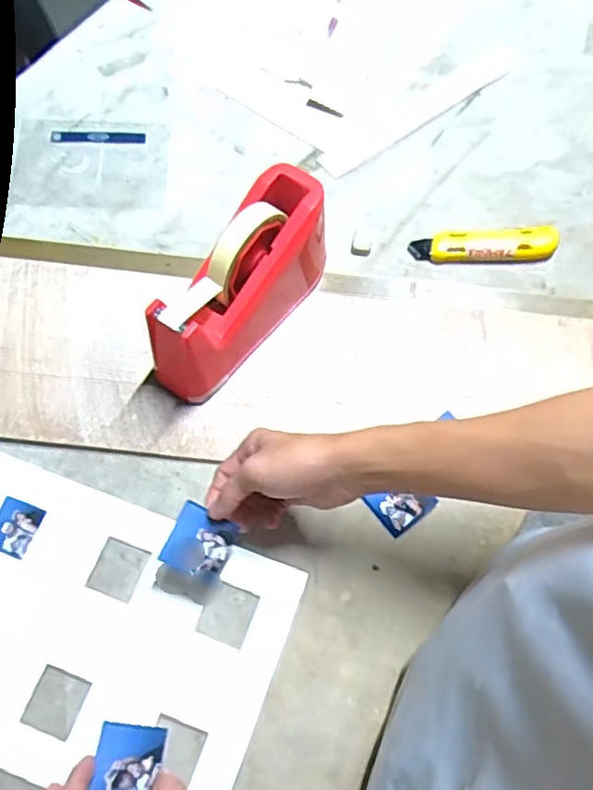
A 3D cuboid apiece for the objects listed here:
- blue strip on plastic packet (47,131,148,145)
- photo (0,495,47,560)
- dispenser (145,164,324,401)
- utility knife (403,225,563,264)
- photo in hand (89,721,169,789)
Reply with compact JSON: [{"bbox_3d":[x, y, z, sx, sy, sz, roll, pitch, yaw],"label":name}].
[{"bbox_3d":[-0.216,-0.281,0.673,0.102,0.004,0.015,2,68,0],"label":"blue strip on plastic packet"},{"bbox_3d":[-0.236,0.110,0.517,0.038,0.004,0.043,18,69,6],"label":"photo"},{"bbox_3d":[-0.045,-0.096,0.546,0.068,0.106,0.211,32,71,11],"label":"dispenser"},{"bbox_3d":[0.194,-0.154,0.636,0.150,0.013,0.039,-2,68,-2],"label":"utility knife"},{"bbox_3d":[-0.113,0.251,0.421,0.045,0.006,0.049,5,68,1],"label":"photo in hand"}]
━━━━━━━━━━
### TASK GOAL
Return, exactly as they stand, all of the lines above, but not the pictures.

### ANSWER TO THIS EXERCISE
A 3D cuboid apiece for the objects listed here:
- blue strip on plastic packet (47,131,148,145)
- photo (0,495,47,560)
- dispenser (145,164,324,401)
- utility knife (403,225,563,264)
- photo in hand (89,721,169,789)
Reply with compact JSON: [{"bbox_3d":[x, y, z, sx, sy, sz, roll, pitch, yaw],"label":name}].
[{"bbox_3d":[-0.216,-0.281,0.673,0.102,0.004,0.015,2,68,0],"label":"blue strip on plastic packet"},{"bbox_3d":[-0.236,0.110,0.517,0.038,0.004,0.043,18,69,6],"label":"photo"},{"bbox_3d":[-0.045,-0.096,0.546,0.068,0.106,0.211,32,71,11],"label":"dispenser"},{"bbox_3d":[0.194,-0.154,0.636,0.150,0.013,0.039,-2,68,-2],"label":"utility knife"},{"bbox_3d":[-0.113,0.251,0.421,0.045,0.006,0.049,5,68,1],"label":"photo in hand"}]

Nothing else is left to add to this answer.